▶ _Record extracts_
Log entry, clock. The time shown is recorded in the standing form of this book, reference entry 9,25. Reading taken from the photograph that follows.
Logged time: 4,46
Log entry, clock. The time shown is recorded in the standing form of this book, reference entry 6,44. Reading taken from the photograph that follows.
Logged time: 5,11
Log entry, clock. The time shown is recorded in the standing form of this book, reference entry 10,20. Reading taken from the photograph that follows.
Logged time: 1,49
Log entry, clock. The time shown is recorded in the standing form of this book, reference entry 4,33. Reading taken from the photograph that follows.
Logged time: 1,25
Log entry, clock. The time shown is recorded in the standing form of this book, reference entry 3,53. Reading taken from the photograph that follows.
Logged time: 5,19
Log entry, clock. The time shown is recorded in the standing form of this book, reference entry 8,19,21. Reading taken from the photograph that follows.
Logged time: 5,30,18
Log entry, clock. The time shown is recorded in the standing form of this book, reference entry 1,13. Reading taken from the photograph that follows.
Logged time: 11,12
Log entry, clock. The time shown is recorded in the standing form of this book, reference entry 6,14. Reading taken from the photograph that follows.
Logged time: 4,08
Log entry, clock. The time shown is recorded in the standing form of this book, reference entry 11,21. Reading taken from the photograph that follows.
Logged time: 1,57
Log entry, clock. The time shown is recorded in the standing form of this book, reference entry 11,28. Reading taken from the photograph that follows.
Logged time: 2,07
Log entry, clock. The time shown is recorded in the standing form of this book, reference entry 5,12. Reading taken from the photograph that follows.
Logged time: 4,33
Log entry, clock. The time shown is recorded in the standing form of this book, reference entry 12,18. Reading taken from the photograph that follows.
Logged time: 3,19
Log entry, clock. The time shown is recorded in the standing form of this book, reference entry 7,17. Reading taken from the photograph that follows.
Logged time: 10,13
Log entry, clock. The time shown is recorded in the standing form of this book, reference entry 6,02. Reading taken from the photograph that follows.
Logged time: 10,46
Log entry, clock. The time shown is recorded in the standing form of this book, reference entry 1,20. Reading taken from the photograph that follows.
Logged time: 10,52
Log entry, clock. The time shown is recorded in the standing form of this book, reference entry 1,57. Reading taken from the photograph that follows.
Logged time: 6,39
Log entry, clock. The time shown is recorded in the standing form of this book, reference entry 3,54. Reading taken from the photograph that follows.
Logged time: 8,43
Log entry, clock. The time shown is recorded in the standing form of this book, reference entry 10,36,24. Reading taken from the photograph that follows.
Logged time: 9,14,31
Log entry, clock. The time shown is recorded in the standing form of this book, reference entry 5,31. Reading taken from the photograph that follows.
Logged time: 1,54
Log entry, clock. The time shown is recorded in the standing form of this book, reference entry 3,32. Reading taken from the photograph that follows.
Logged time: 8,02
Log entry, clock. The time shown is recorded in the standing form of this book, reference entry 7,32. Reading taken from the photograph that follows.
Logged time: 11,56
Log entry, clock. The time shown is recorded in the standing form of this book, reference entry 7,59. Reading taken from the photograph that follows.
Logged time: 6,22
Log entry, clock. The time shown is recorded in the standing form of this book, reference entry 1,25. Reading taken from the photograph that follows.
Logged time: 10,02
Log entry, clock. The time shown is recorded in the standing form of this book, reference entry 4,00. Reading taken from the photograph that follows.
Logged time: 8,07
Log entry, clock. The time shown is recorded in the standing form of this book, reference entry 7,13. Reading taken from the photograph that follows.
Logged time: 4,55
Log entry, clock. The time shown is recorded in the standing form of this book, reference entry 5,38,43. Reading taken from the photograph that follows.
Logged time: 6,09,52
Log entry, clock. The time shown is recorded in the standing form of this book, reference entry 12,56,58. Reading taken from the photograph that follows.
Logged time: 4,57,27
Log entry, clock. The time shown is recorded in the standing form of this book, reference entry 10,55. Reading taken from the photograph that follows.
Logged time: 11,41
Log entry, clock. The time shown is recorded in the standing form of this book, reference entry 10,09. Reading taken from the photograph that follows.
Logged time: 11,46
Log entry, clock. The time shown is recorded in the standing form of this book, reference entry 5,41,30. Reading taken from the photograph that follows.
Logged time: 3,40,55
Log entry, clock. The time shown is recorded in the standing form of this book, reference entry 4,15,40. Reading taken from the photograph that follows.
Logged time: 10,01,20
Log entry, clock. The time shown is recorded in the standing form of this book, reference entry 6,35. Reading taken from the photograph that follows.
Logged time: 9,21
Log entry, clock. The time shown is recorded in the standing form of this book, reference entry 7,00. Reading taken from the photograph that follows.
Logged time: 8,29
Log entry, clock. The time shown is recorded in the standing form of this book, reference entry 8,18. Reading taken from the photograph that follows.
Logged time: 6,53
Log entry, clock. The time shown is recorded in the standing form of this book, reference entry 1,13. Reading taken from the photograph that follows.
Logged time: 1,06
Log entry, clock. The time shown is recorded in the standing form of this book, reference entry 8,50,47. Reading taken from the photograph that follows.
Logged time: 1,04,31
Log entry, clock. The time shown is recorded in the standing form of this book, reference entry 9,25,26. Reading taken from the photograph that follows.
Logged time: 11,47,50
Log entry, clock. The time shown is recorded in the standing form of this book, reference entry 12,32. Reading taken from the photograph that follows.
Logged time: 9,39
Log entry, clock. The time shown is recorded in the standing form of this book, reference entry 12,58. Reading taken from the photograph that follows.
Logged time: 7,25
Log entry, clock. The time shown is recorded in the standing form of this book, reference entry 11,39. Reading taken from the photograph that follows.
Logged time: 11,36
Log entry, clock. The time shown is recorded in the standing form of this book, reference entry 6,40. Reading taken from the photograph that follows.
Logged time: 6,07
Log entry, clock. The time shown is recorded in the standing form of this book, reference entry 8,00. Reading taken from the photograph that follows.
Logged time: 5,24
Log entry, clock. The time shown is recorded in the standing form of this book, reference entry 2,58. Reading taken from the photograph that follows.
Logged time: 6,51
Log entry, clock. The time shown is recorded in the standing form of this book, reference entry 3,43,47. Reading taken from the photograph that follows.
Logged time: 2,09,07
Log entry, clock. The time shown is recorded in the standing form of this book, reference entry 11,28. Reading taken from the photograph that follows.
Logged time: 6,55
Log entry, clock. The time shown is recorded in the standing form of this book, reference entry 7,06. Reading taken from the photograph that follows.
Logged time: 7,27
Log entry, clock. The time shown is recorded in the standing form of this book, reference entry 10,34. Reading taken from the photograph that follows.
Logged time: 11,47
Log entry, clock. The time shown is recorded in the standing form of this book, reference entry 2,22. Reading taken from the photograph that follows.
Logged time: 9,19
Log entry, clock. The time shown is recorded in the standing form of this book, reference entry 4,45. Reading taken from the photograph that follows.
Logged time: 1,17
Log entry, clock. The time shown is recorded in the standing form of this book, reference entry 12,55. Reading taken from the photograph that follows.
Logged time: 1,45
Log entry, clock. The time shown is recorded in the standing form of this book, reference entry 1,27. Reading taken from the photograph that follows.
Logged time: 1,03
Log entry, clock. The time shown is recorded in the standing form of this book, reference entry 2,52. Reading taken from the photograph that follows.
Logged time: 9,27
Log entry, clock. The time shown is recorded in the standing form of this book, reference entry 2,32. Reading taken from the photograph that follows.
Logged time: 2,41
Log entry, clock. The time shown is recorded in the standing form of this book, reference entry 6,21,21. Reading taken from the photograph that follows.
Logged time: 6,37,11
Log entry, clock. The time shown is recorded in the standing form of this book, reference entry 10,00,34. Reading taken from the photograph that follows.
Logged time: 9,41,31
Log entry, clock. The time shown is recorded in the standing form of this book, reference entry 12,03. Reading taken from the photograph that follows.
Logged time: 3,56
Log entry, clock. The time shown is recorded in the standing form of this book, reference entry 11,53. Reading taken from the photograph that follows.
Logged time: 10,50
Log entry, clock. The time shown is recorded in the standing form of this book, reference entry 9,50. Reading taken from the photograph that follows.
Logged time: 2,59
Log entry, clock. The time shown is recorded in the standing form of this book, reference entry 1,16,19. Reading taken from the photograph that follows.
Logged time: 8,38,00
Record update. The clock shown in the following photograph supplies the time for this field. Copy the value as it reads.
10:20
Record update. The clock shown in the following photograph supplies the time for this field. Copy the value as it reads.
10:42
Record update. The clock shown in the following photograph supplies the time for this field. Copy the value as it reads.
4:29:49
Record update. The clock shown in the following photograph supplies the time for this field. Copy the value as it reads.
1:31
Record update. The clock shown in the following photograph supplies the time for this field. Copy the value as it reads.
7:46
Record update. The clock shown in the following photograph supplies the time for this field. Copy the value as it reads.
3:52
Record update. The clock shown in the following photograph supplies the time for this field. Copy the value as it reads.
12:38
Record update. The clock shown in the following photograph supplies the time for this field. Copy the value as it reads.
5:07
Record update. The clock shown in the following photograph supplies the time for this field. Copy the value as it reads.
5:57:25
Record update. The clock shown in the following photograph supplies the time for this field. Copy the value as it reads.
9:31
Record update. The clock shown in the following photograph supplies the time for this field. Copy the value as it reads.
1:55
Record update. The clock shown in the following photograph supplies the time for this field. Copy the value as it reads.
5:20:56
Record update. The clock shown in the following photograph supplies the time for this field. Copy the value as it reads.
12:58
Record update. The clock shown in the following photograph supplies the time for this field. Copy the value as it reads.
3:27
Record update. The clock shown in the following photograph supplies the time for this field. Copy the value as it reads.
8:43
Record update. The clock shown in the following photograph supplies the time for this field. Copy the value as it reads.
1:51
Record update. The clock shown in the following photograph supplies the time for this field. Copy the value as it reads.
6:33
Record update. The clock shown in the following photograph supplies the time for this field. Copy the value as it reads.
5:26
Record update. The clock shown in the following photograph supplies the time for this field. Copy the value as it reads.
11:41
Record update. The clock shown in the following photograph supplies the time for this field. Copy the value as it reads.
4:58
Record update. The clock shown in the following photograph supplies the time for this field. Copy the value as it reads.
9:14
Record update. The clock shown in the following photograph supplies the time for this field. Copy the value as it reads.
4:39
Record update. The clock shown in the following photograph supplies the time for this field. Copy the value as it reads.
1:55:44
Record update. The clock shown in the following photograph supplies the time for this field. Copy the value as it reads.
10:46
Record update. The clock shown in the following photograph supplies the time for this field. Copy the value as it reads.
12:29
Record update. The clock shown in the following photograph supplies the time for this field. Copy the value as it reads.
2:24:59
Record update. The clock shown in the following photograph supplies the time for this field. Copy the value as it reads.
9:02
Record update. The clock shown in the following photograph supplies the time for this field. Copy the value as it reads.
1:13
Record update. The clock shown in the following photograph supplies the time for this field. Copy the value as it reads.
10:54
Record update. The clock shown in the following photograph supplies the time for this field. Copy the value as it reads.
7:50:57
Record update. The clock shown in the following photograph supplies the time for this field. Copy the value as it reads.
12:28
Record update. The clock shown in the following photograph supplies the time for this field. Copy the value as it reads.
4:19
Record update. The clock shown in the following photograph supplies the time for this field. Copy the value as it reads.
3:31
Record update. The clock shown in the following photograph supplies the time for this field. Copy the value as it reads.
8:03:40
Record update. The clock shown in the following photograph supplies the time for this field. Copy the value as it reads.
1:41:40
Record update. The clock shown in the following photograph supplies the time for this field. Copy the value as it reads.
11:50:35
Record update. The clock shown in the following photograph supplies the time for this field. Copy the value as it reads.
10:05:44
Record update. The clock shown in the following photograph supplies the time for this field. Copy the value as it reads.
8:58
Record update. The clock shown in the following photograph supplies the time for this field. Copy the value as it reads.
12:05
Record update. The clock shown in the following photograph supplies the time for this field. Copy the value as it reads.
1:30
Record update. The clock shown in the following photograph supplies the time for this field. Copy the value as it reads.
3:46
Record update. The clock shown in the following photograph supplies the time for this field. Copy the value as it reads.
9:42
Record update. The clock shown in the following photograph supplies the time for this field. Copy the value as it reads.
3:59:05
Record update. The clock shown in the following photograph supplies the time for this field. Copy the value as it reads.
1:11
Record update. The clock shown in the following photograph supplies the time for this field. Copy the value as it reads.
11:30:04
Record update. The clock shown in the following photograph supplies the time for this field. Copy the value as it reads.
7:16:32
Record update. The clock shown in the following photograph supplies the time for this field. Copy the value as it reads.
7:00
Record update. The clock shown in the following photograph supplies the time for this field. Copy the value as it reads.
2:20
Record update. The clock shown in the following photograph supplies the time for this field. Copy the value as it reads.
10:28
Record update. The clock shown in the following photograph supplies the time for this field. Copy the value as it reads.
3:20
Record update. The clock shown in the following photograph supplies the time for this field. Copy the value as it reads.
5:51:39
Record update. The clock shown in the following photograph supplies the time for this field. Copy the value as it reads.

▶ _Exercise description_
Can you output everything in the material from the line containing "12,18. Reading taken from the photograph that follows." down to the line containing "Logged time: 9,14,31", both ends included, as a JSON list of strings with one string per line and blank lines left out?

▶ _Exercise response_
[
  "Log entry, clock. The time shown is recorded in the standing form of this book, reference entry 12,18. Reading taken from the photograph that follows.",
  "Logged time: 3,19",
  "Log entry, clock. The time shown is recorded in the standing form of this book, reference entry 7,17. Reading taken from the photograph that follows.",
  "Logged time: 10,13",
  "Log entry, clock. The time shown is recorded in the standing form of this book, reference entry 6,02. Reading taken from the photograph that follows.",
  "Logged time: 10,46",
  "Log entry, clock. The time shown is recorded in the standing form of this book, reference entry 1,20. Reading taken from the photograph that follows.",
  "Logged time: 10,52",
  "Log entry, clock. The time shown is recorded in the standing form of this book, reference entry 1,57. Reading taken from the photograph that follows.",
  "Logged time: 6,39",
  "Log entry, clock. The time shown is recorded in the standing form of this book, reference entry 3,54. Reading taken from the photograph that follows.",
  "Logged time: 8,43",
  "Log entry, clock. The time shown is recorded in the standing form of this book, reference entry 10,36,24. Reading taken from the photograph that follows.",
  "Logged time: 9,14,31"
]